[TEXTAUSZUG]:
· · · · ·

Die ersten Opfer waren die wirklichen DDR-Oppositionellen, die, als es noch gefährlich war, gegen den autoritären DDR-Staat auf die Straße gingen. Sie wurden von den Opportunisten ab November 1989 auf der Straße im wahrsten Sinne des Wortes an die Wand gedrückt, so wie die Opportunistin Merkel eben auch auf politischer Ebene die Oppositionellen kaltstellte. Sie verbündete sich machtbewusst, mit Wolfgang Schäuble – dieser und nicht die Jungs vom Andenpakt war Ende der 1990er Jahre ihr wahrer Kontrahent.

Schäuble hatte als Kohls Mann fürs Grobe auch einige justitiable Sachen am Laufen, was seine Bereitschaft eines Zweckbündnisses sicher beförderte. In der ganzen Merkel-Ära sorgte Schäuble dafür, dass die Union funktionierte. Es ist sicher kein Zufall, dass Merkel ihren Abgang vorbereitet, nachdem Schäuble in den letzten Wochen in mehreren Zeitungsinterviews Kritik an Merkel übte und jetzt auch Merz protegiert [5].

In konservativen Medien wird sehr viel deutlicher Schäubles wichtige Rolle vor, in und wohl auch nach der Merkel-Ära benannt [6] als in der taz.

· · · · ·

[EINGABEN]:
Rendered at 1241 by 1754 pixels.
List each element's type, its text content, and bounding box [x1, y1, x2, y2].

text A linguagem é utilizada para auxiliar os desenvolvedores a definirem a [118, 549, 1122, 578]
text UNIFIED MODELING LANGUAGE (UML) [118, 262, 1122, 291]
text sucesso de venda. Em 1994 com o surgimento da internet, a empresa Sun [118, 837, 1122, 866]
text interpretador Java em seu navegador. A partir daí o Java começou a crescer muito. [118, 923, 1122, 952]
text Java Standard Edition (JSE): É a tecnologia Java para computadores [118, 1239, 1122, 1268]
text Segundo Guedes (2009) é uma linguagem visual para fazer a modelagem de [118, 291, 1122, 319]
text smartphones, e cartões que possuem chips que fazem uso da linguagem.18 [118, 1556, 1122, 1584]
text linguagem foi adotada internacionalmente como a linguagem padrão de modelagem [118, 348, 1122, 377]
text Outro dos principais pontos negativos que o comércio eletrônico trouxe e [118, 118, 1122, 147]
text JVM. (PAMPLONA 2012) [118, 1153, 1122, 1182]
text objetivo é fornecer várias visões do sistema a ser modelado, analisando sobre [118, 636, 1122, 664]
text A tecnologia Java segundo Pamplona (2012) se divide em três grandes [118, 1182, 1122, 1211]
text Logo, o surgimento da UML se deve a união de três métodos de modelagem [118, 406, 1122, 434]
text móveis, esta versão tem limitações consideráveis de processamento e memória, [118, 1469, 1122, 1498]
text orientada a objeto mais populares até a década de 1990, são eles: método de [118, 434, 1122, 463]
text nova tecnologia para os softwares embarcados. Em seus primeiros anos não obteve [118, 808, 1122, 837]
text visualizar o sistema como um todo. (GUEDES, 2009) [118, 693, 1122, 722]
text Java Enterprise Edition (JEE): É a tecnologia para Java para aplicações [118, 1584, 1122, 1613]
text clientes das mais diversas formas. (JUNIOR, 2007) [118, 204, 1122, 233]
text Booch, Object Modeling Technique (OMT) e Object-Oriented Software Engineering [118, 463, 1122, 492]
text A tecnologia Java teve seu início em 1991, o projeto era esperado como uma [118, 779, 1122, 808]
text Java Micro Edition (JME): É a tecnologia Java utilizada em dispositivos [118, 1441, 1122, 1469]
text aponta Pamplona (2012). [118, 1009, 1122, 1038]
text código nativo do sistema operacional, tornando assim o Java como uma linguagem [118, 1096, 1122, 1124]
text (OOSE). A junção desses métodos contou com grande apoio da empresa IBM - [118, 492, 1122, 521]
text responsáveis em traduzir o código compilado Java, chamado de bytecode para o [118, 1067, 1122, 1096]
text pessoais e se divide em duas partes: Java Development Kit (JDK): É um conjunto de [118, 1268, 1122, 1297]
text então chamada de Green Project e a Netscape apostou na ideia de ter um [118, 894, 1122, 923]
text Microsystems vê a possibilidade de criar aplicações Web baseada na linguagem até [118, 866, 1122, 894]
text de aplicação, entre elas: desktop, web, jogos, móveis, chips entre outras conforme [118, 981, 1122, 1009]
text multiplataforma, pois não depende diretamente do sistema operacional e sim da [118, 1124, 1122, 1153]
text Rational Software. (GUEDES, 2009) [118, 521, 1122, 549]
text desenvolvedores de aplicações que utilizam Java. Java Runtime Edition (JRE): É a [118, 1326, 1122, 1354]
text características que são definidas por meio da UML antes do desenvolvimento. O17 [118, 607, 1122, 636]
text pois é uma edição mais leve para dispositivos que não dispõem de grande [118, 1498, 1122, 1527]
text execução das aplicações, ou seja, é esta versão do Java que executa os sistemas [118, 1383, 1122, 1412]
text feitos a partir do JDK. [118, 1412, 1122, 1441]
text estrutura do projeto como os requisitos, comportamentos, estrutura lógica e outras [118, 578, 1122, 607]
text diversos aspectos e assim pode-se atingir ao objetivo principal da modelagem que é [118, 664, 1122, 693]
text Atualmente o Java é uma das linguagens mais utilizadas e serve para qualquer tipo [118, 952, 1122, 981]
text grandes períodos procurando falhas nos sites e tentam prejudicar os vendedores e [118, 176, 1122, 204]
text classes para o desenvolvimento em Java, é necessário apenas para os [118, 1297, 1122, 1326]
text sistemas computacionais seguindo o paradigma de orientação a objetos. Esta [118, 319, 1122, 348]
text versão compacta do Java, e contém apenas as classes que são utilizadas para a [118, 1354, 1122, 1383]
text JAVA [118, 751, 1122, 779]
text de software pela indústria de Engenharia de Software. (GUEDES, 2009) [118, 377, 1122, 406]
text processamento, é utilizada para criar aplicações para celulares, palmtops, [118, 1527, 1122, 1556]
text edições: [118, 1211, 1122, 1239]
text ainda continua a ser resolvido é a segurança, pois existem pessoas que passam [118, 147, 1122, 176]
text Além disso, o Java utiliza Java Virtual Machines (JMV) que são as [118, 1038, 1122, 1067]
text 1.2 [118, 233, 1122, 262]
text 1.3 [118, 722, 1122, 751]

· · · · ·

[AUFGABE 1]:
Beantworte anhand des Textauszugs folgende Fragen:
(a) Wer war laut Textauszug Ende der 1990er Jahre Merkels wahrer Kontrahent?
(b) Ab wann wurden die wirklichen DDR-Oppositionellen von den Opportunisten auf der Straße an die Wand gedrückt?
(c) Wen protegiert Schäuble laut Textauszug jetzt?
[AUFGABE 2]: Zitiere aus den Zeilen, nicht aus dem Textauszug, wortgetreu die Zeile mit „text A linguagem“ bis einschließlich der Zeile mit „text sucesso de“.

[VOLLSTÄNDIGE ANTWORT 1]:
(a) Wolfgang Schäuble
(b) Ab November 1989
(c) Merz

[VOLLSTÄNDIGE ANTWORT 2]:
text A linguagem é utilizada para auxiliar os desenvolvedores a definirem a [118, 549, 1122, 578]
text UNIFIED MODELING LANGUAGE (UML) [118, 262, 1122, 291]
text sucesso de venda. Em 1994 com o surgimento da internet, a empresa Sun [118, 837, 1122, 866]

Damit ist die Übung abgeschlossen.